- Supplied material
________

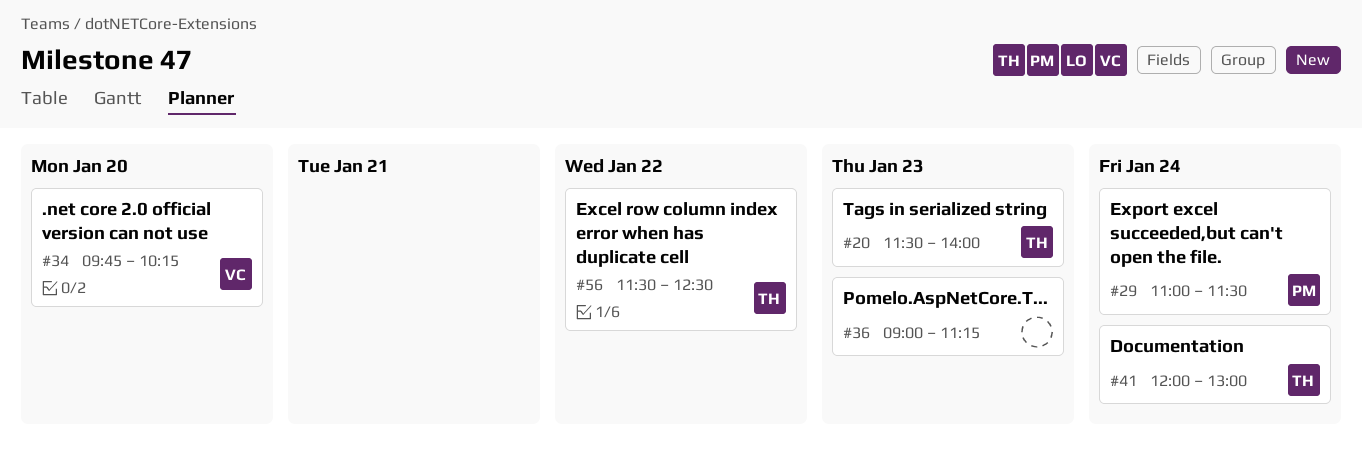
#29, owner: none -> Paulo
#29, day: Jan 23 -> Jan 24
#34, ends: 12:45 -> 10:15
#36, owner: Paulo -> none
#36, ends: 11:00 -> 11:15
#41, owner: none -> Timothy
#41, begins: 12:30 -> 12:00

________

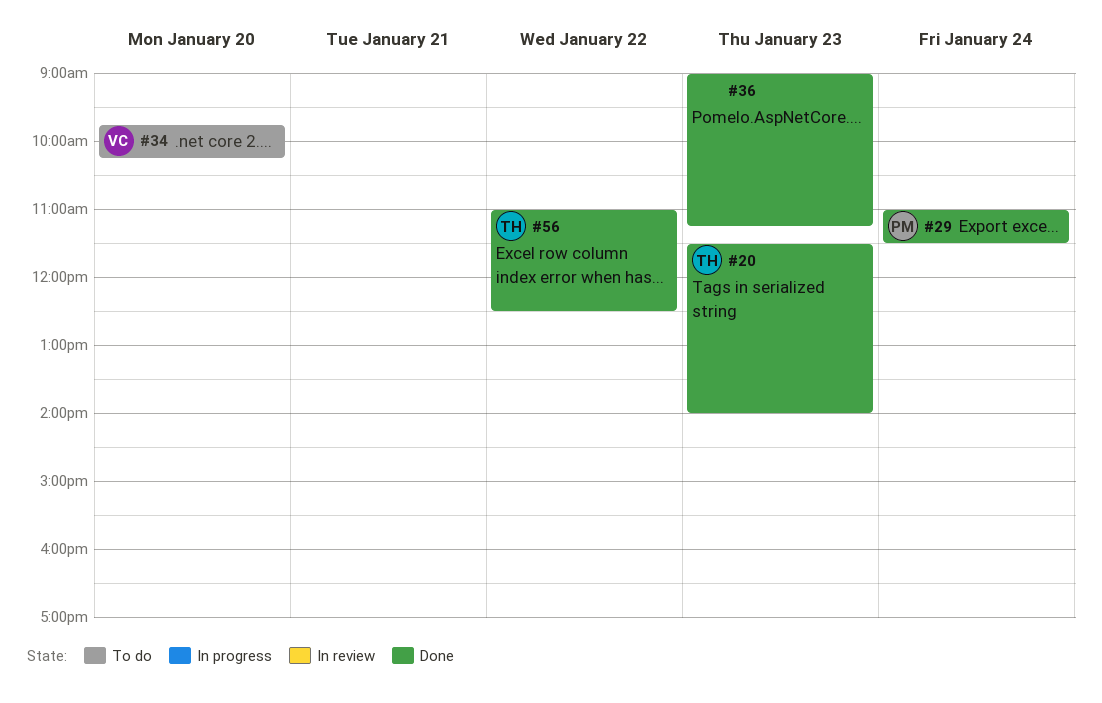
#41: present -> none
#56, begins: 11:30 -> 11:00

________

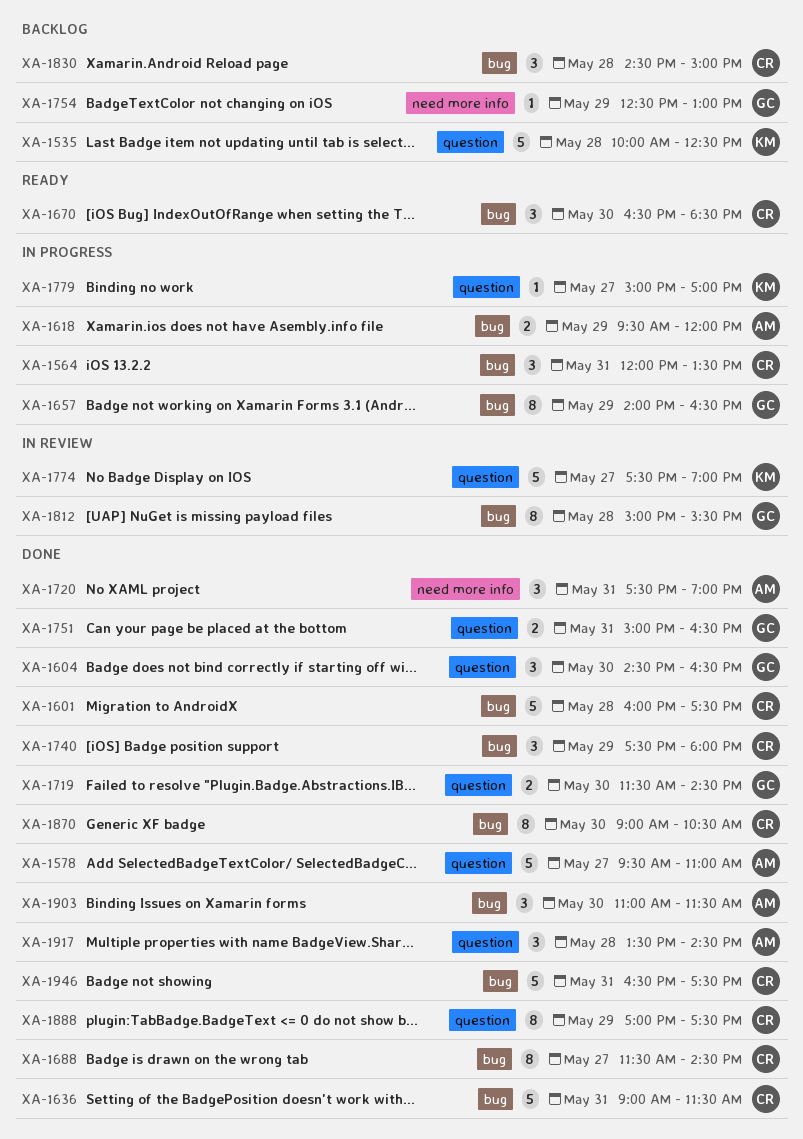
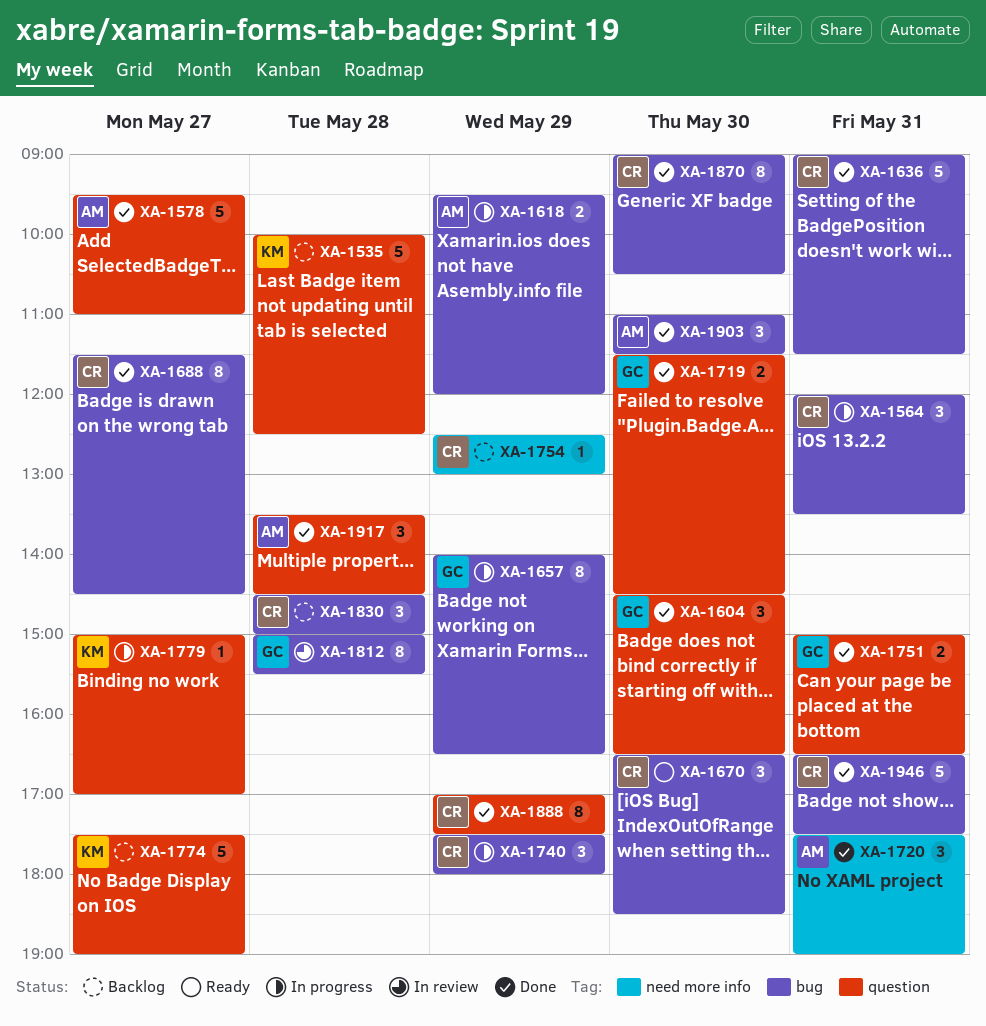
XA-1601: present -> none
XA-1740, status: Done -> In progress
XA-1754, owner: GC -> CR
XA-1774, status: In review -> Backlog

________

- Work to be completed
Please report all lines in the entries where "none" appears.

- Answer to this task
#29, owner: none -> Paulo
#36, owner: Paulo -> none
#41, owner: none -> Timothy
#41: present -> none
XA-1601: present -> none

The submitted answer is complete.